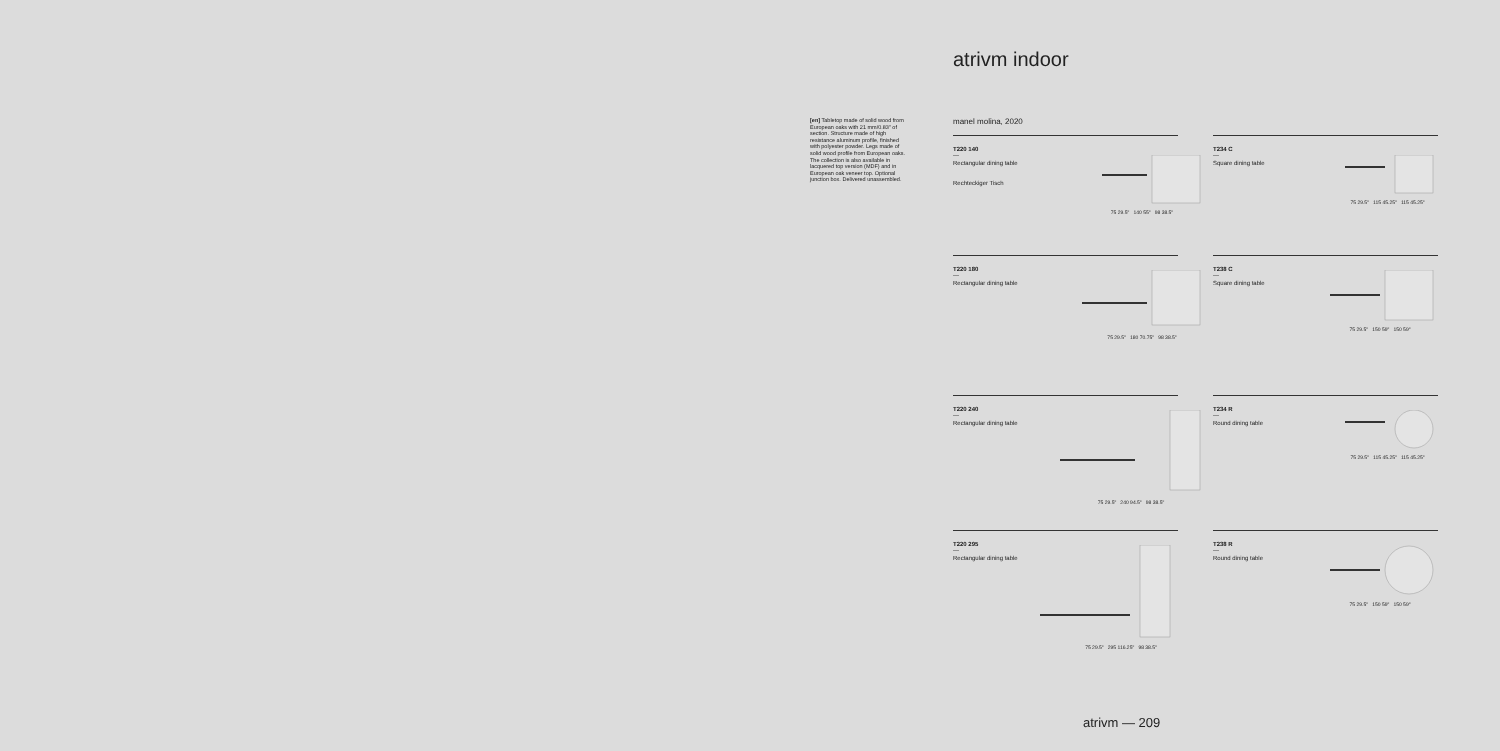atrivm indoor
[en] Tabletop made of solid wood from European oaks with 21 mm/0.83" of section. Structure made of high resistance aluminum profile, finished with polyester powder. Legs made of solid wood profile from European oaks. The collection is also available in lacquered top version (MDF) and in European oak veneer top. Optional junction box. Delivered unassembled.
manel molina, 2020
T220 140
—
Rectangular dining table
Rechteckiger Tisch
75 29.5" 140 55" 98 38.5"
T234 C
—
Square dining table
75 29.5" 115 45.25" 115 45.25"
T220 180
—
Rectangular dining table
75 29.5" 180 70.75" 98 38.5"
T238 C
—
Square dining table
75 29.5" 150 59" 150 59"
T220 240
—
Rectangular dining table
75 29.5" 240 94.5" 98 38.5"
T234 R
—
Round dining table
75 29.5" 115 45.25" 115 45.25"
T220 295
—
Rectangular dining table
75 29.5" 295 116.25" 98 38.5"
T238 R
—
Round dining table
75 29.5" 150 59" 150 59"
atrivm — 209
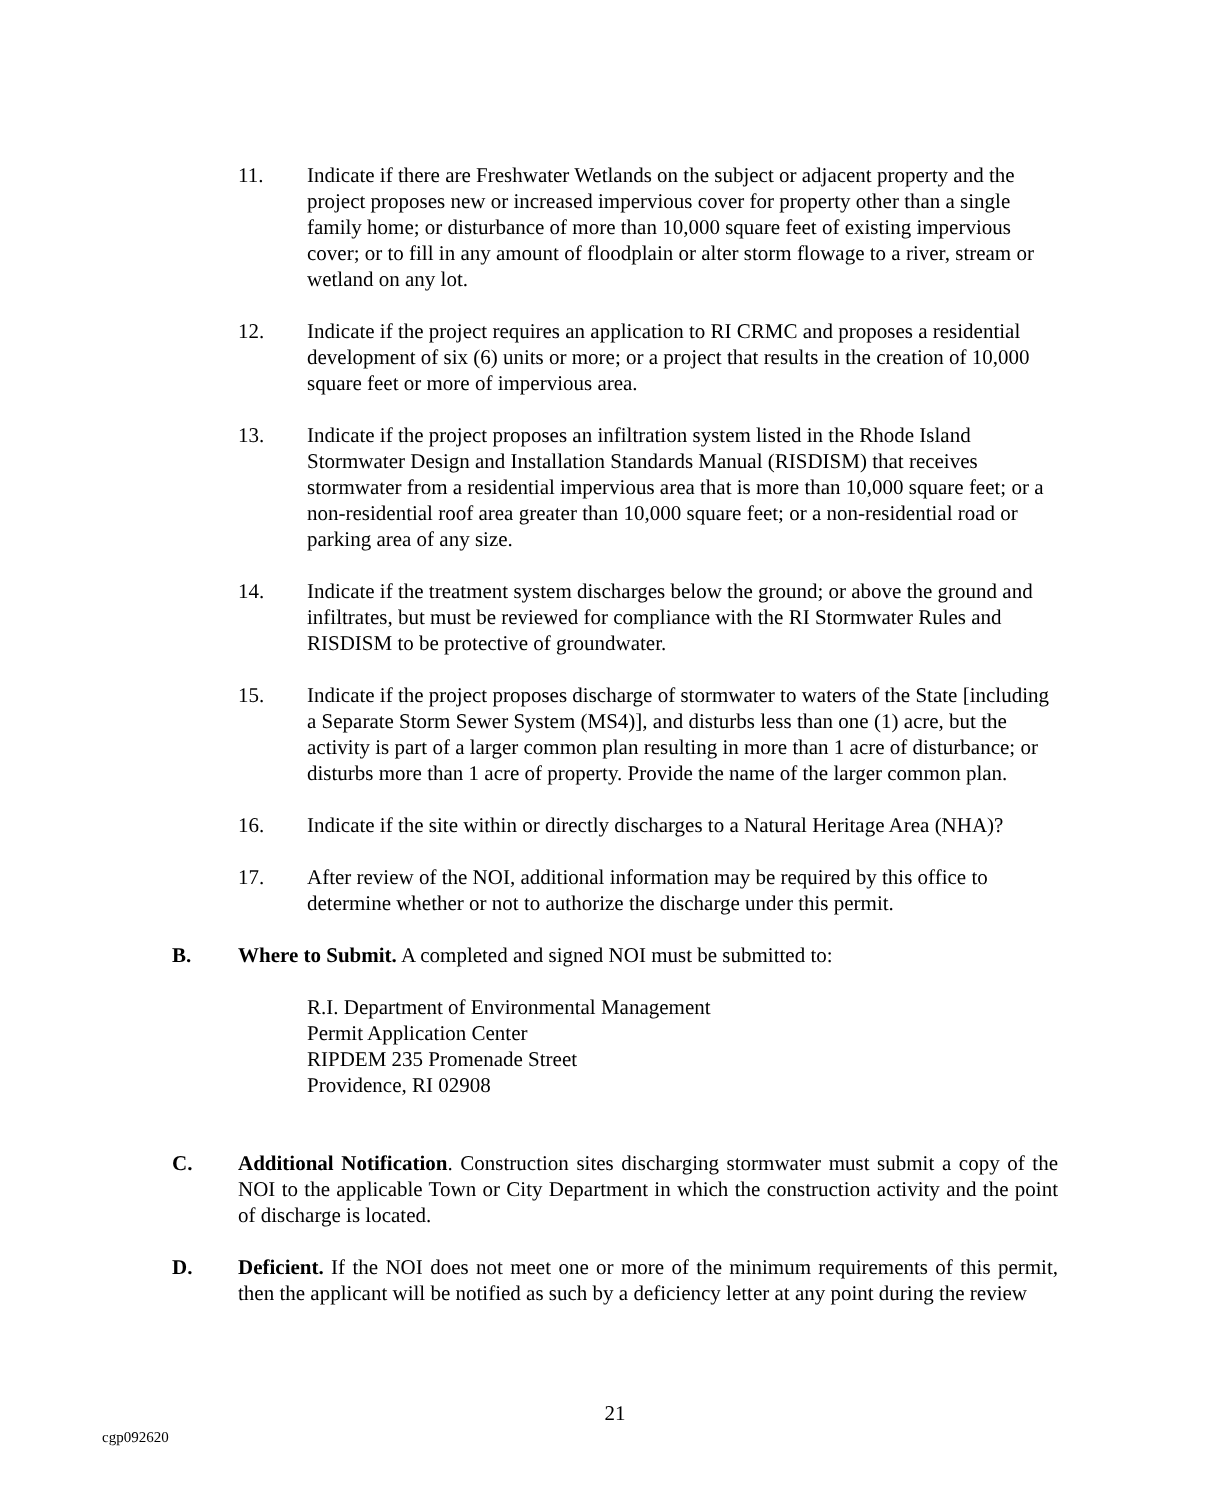11. Indicate if there are Freshwater Wetlands on the subject or adjacent property and the project proposes new or increased impervious cover for property other than a single family home; or disturbance of more than 10,000 square feet of existing impervious cover; or to fill in any amount of floodplain or alter storm flowage to a river, stream or wetland on any lot.
12. Indicate if the project requires an application to RI CRMC and proposes a residential development of six (6) units or more; or a project that results in the creation of 10,000 square feet or more of impervious area.
13. Indicate if the project proposes an infiltration system listed in the Rhode Island Stormwater Design and Installation Standards Manual (RISDISM) that receives stormwater from a residential impervious area that is more than 10,000 square feet; or a non-residential roof area greater than 10,000 square feet; or a non-residential road or parking area of any size.
14. Indicate if the treatment system discharges below the ground; or above the ground and infiltrates, but must be reviewed for compliance with the RI Stormwater Rules and RISDISM to be protective of groundwater.
15. Indicate if the project proposes discharge of stormwater to waters of the State [including a Separate Storm Sewer System (MS4)], and disturbs less than one (1) acre, but the activity is part of a larger common plan resulting in more than 1 acre of disturbance; or disturbs more than 1 acre of property. Provide the name of the larger common plan.
16. Indicate if the site within or directly discharges to a Natural Heritage Area (NHA)?
17. After review of the NOI, additional information may be required by this office to determine whether or not to authorize the discharge under this permit.
B. Where to Submit. A completed and signed NOI must be submitted to:
R.I. Department of Environmental Management
Permit Application Center
RIPDEM 235 Promenade Street
Providence, RI 02908
C. Additional Notification. Construction sites discharging stormwater must submit a copy of the NOI to the applicable Town or City Department in which the construction activity and the point of discharge is located.
D. Deficient. If the NOI does not meet one or more of the minimum requirements of this permit, then the applicant will be notified as such by a deficiency letter at any point during the review
21
cgp092620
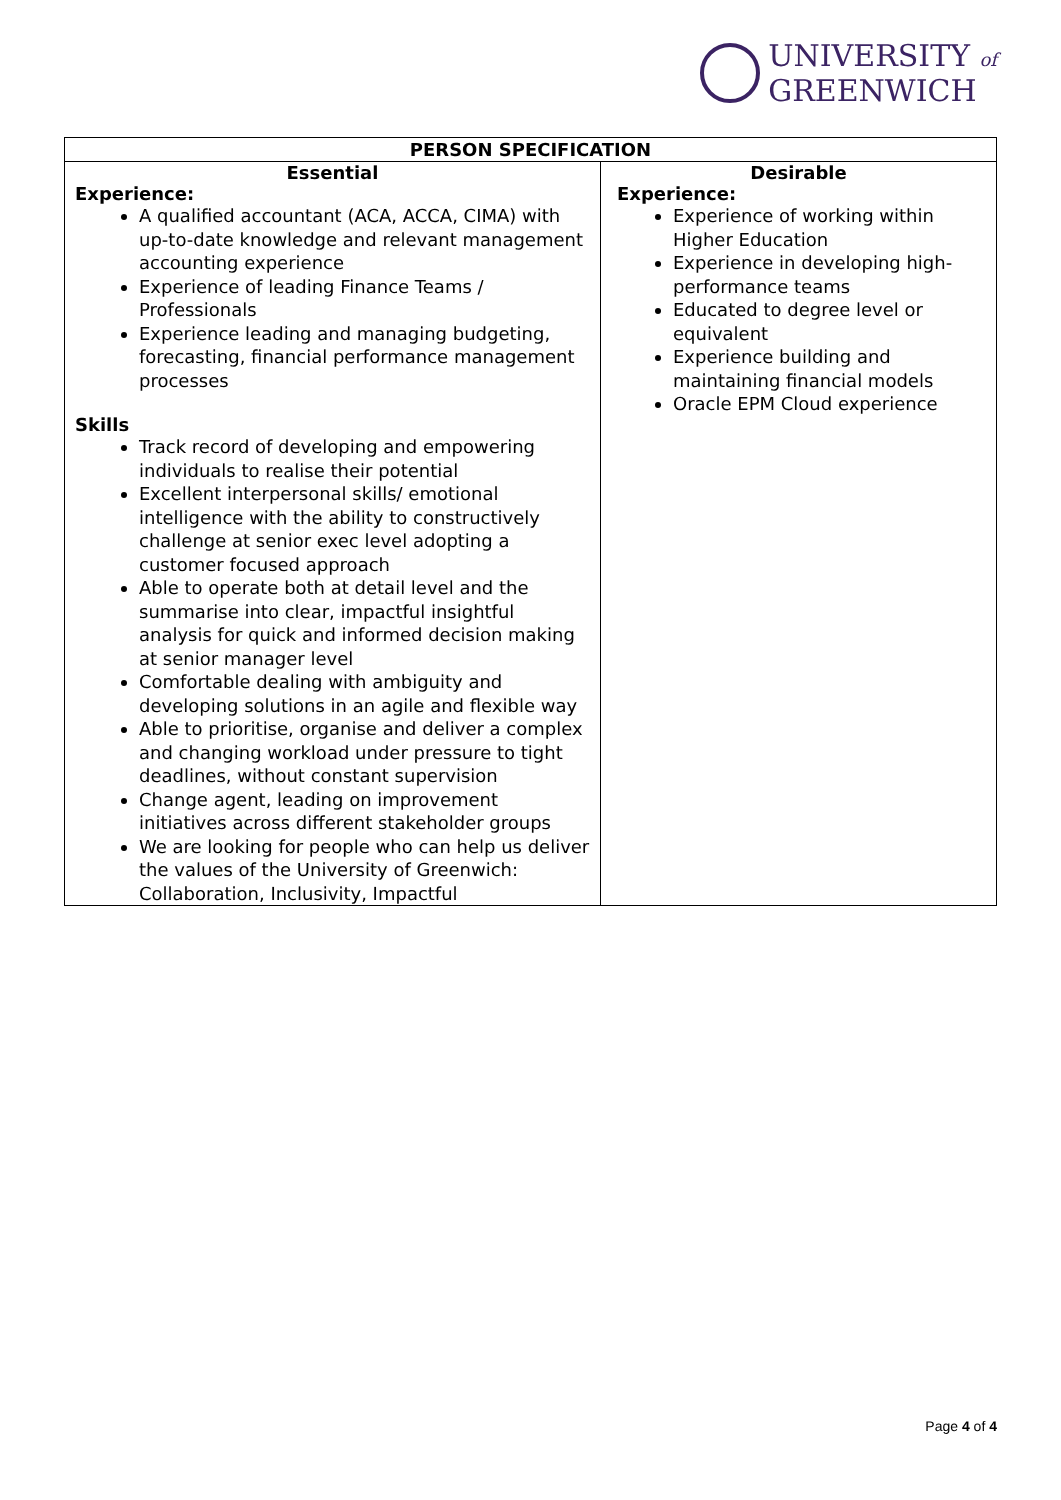UNIVERSITY of
GREENWICH
| PERSON SPECIFICATION | |
| --- | --- |
| Essential Experience: A qualified accountant (ACA, ACCA, CIMA) with up-to-date knowledge and relevant management accounting experience Experience of leading Finance Teams / Professionals Experience leading and managing budgeting, forecasting, financial performance management processes Skills Track record of developing and empowering individuals to realise their potential Excellent interpersonal skills/ emotional intelligence with the ability to constructively challenge at senior exec level adopting a customer focused approach Able to operate both at detail level and the summarise into clear, impactful insightful analysis for quick and informed decision making at senior manager level Comfortable dealing with ambiguity and developing solutions in an agile and flexible way Able to prioritise, organise and deliver a complex and changing workload under pressure to tight deadlines, without constant supervision Change agent, leading on improvement initiatives across different stakeholder groups We are looking for people who can help us deliver the values of the University of Greenwich: Collaboration, Inclusivity, Impactful | Desirable Experience: Experience of working within Higher Education Experience in developing high-performance teams Educated to degree level or equivalent Experience building and maintaining financial models Oracle EPM Cloud experience |
Page 4 of 4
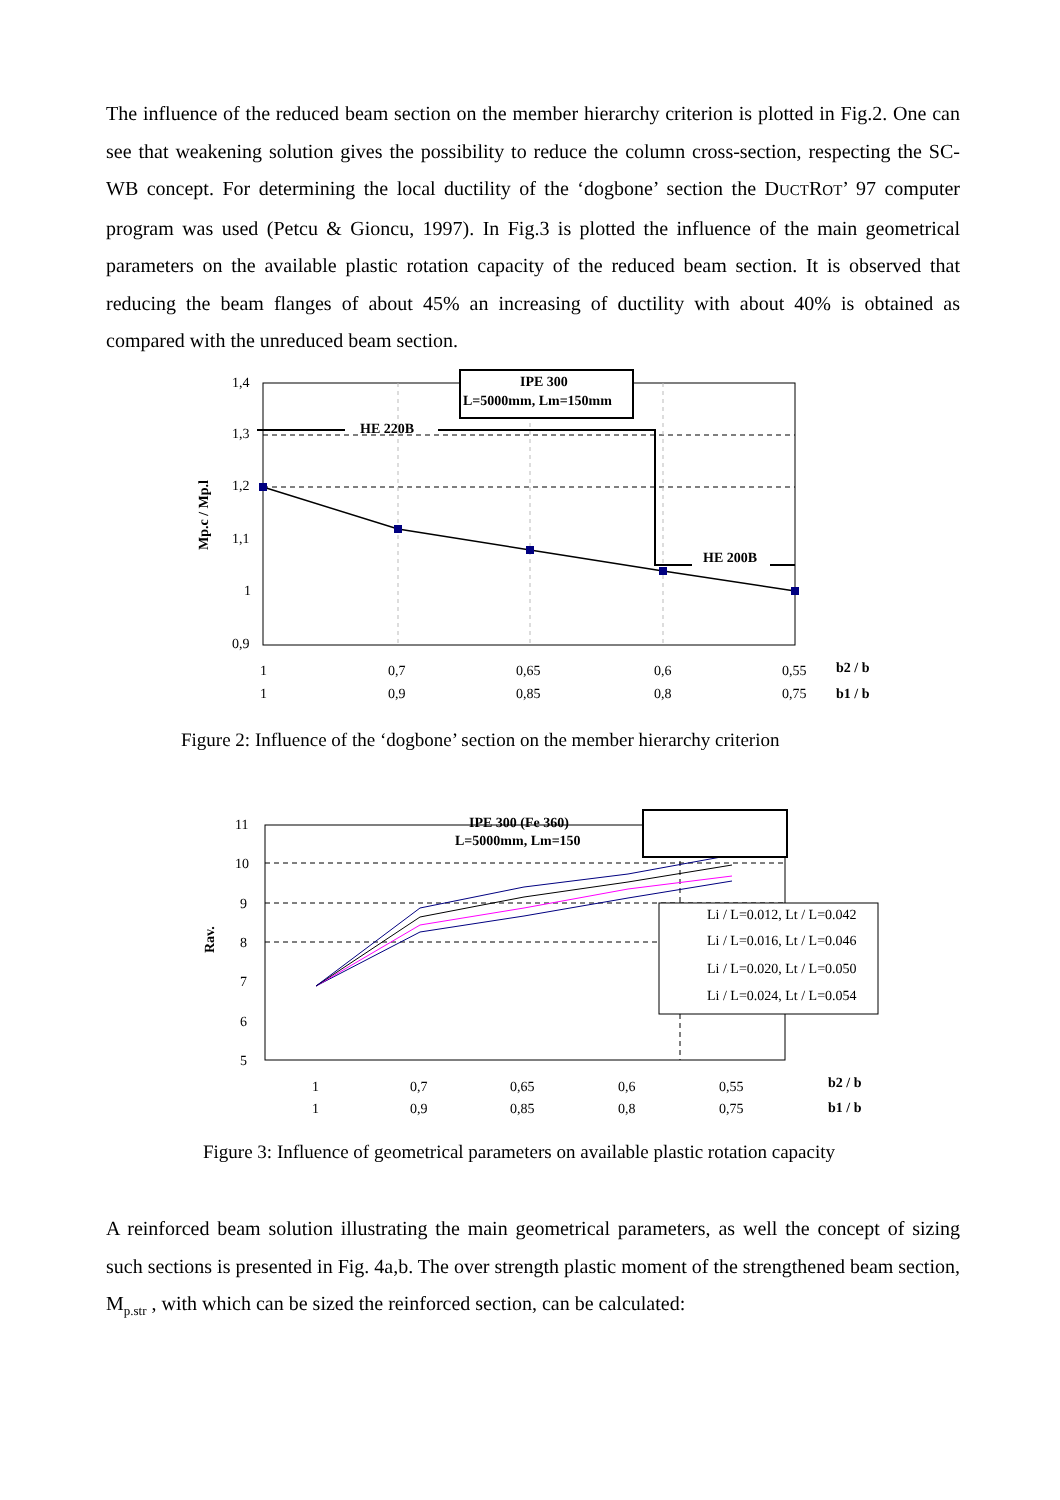The influence of the reduced beam section on the member hierarchy criterion is plotted in Fig.2. One can see that weakening solution gives the possibility to reduce the column cross-section, respecting the SC-WB concept. For determining the local ductility of the ‘dogbone’ section the DUCTROT’ 97 computer program was used (Petcu & Gioncu, 1997). In Fig.3 is plotted the influence of the main geometrical parameters on the available plastic rotation capacity of the reduced beam section. It is observed that reducing the beam flanges of about 45% an increasing of ductility with about 40% is obtained as compared with the unreduced beam section.
HE 220B
HE 200B
IPE 300
L=5000mm, Lm=150mm
1,4
1,3
1,2
1,1
1
0,9
Mp.c / Mp.l
1
0,7
0,65
0,6
0,55
b2 / b
1
0,9
0,85
0,8
0,75
b1 / b
Figure 2: Influence of the ‘dogbone’ section on the member hierarchy criterion
IPE 300 (Fe 360)
L=5000mm, Lm=150
Li / L=0.012, Lt / L=0.042
Li / L=0.016, Lt / L=0.046
Li / L=0.020, Lt / L=0.050
Li / L=0.024, Lt / L=0.054
11
10
9
8
7
6
5
Rav.
1
0,7
0,65
0,6
0,55
b2 / b
1
0,9
0,85
0,8
0,75
b1 / b
Figure 3: Influence of geometrical parameters on available plastic rotation capacity
A reinforced beam solution illustrating the main geometrical parameters, as well the concept of sizing such sections is presented in Fig. 4a,b. The over strength plastic moment of the strengthened beam section, M<sub>p.str</sub> , with which can be sized the reinforced section, can be calculated:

## Task directions
Reproduce, word for word, every line from the start of the records down to and including the line with "atrivm — 209"; skip the pictures.

## Response area
atrivm indoor
[en] Tabletop made of solid wood from European oaks with 21 mm/0.83" of section. Structure made of high resistance aluminum profile, finished with polyester powder. Legs made of solid wood profile from European oaks. The collection is also available in lacquered top version (MDF) and in European oak veneer top. Optional junction box. Delivered unassembled.
manel molina, 2020
T220 140
—
Rectangular dining table
Rechteckiger Tisch
75 29.5" 140 55" 98 38.5"
T234 C
—
Square dining table
75 29.5" 115 45.25" 115 45.25"
T220 180
—
Rectangular dining table
75 29.5" 180 70.75" 98 38.5"
T238 C
—
Square dining table
75 29.5" 150 59" 150 59"
T220 240
—
Rectangular dining table
75 29.5" 240 94.5" 98 38.5"
T234 R
—
Round dining table
75 29.5" 115 45.25" 115 45.25"
T220 295
—
Rectangular dining table
75 29.5" 295 116.25" 98 38.5"
T238 R
—
Round dining table
75 29.5" 150 59" 150 59"
atrivm — 209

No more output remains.